Síndrome
“Esta tarde, de puro aburrimiento, me he lavado las manos tres veces seguidas en el cuarto de baño”, leyó con azoro en el diario de Franz Kafka. Cerró el tomo con suave firmeza y en su rostro apareció una sonrisa reveladora de su propia vergüenza.
Se vio a sí mismo esa misma mañana, mientras intentaba recordar las palabras exactas del artículo del periódico que acababa de leer, tratando sin éxito de reproducir mentalmente la estructura de aquella frase que tanto le gustó. Pretendía usar los mismos adjetivos, verbos y nombres. No lo lograba, así que la releyó. Todavía lo haría cinco veces más a lo largo del día. Algo parecido le ocurría cada vez que elaboraba un pensamiento complejo: necesitaba repetírselo a sí mismo en voz alta para que la idea adquiriera la categoría de lo real, como si la ocurrencia se perdiera en el caos de su mente al no ser verbalizada. Lo penoso era que necesitaba enunciar la sentencia al menos de cinco formas distintas para quedarse satisfecho. También le vino a la cabeza la película que vio anoche, aquel plano en donde la protagonista adoptaba esa mueca tan atractiva. Hasta diez veces hizo retroceder la grabación para poder disfrutarla una vez más y, con suerte, poder descubrir un mínimo matiz pasado por alto. También pudo pensar, pero no lo hizo (las rutinas restan relevancia a los actos), que cada vez que salía de casa comprobaba hasta tres veces, volviendo a entrar después de haber cerrado ya con tres vueltas de llave, que no se había dejado ninguna luz encendida. Desde la calle aún dirigía una mirada hacia las ventanas para corroborarlo desde una nueva perspectiva.
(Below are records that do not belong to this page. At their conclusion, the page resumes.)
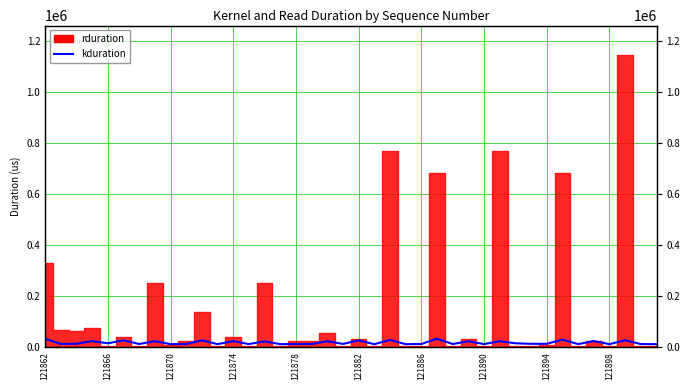

At which category does the chart reach its minimum across all series?

21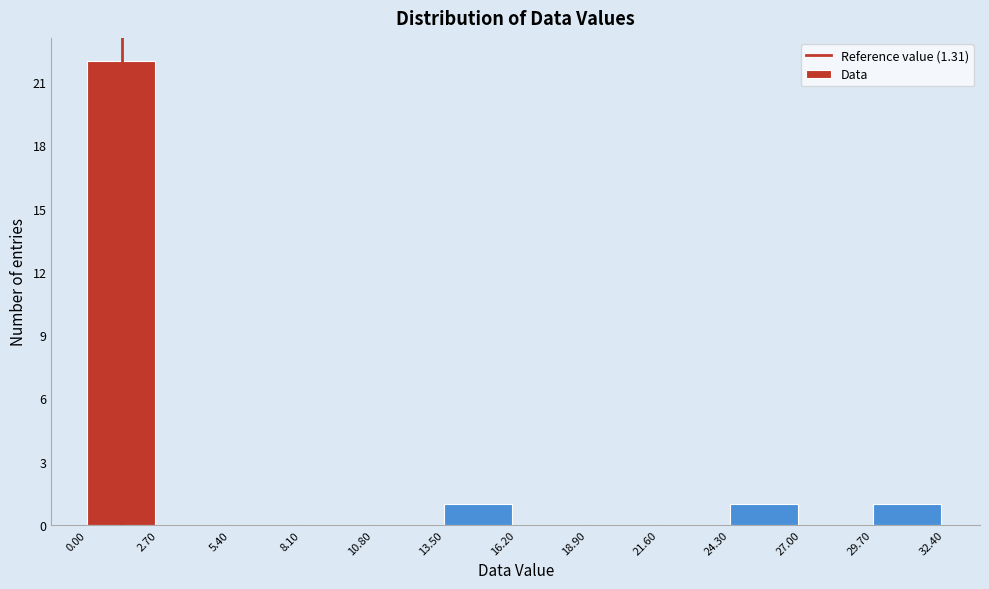

Reading left to right, list every bar in this chart as the range it spans on the x-axis followed by its height. The values are not printed on the chart, so give them approximately, as read against the axis.

0.00 to 2.70: 22
2.70 to 5.40: 0
5.40 to 8.10: 0
8.10 to 10.80: 0
10.80 to 13.50: 0
13.50 to 16.20: 1
16.20 to 18.90: 0
18.90 to 21.60: 0
21.60 to 24.30: 0
24.30 to 27.00: 1
27.00 to 29.70: 0
29.70 to 32.40: 1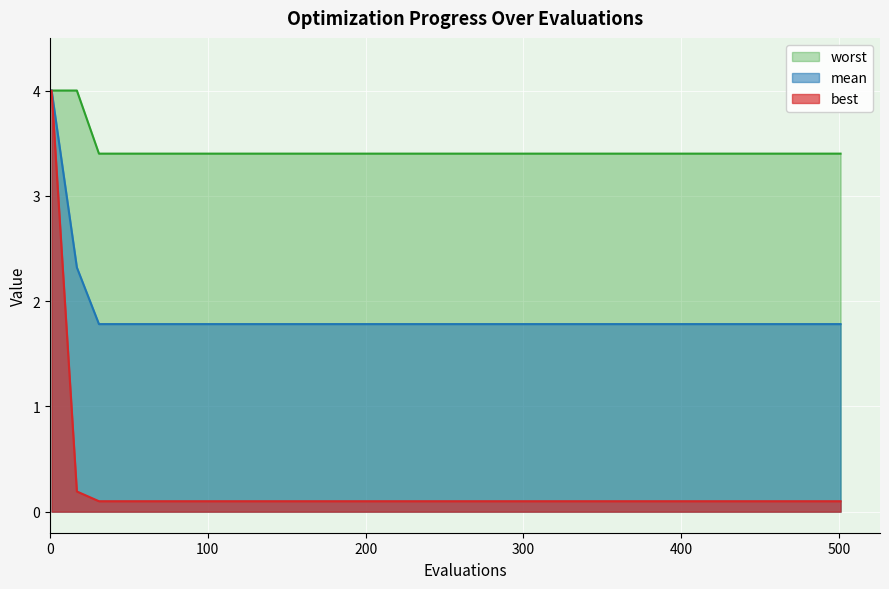

At how many categories does at least one series exceed 2?

16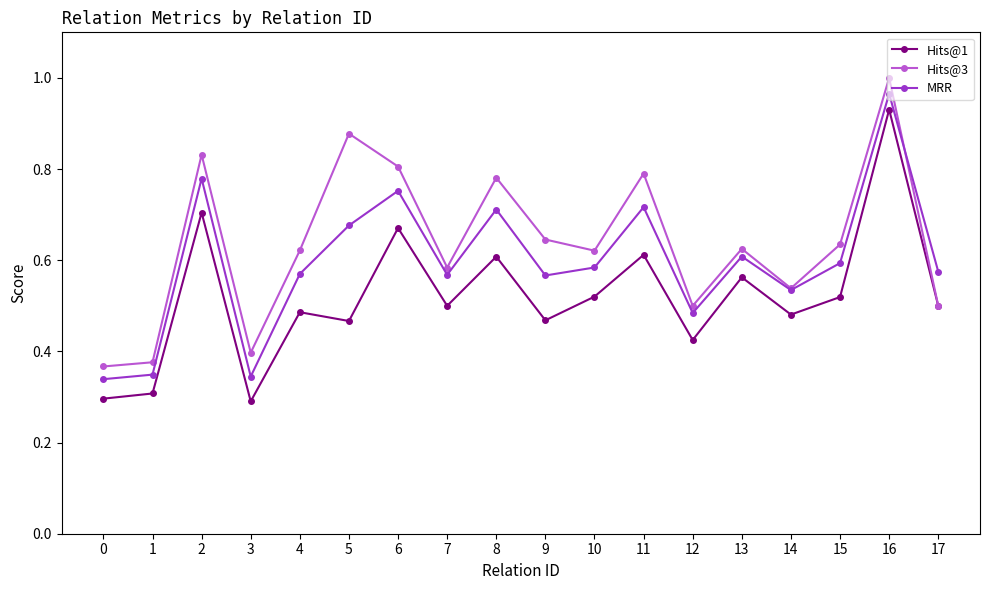

What is the difference between the MRR values at 8 and 13?

0.1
Todos estos actos irracionales lo desesperaban profundamente, y sabía muy bien que obedecían a un trastorno obsesivo-compulsivo leve, manías, que suele decir la gente. Sin embargo, pese a su hartazgo de volver a cometer una y otra vez tales estupideces, no podía evitar volver a caer en la trampa que él mismo se había preparado. “Dies diem docet”, o eso dicen, tan magnífica sentencia a él no parecía funcionarle.
Salió a la terraza y disfrutó de la luz del sol, que esa fantástica mañana invitaba a olvidar el invierno. Trató de ordenar su confusa materia gris, reflexionando acerca de la posibilidad real de amarrar esos brotes de sinsentido que lo torturaban. “Soy inteligente, conozco mi problema y por tanto puedo solucionarlo”-pensaba con la lucidez propia de quien acepta sus limitaciones.
La concentración duró poco: tuvo que entrar de nuevo en casa para anotar en el cuaderno de tapas azules que su vecina del edificio de enfrente había regresado a casa a una hora imprevista.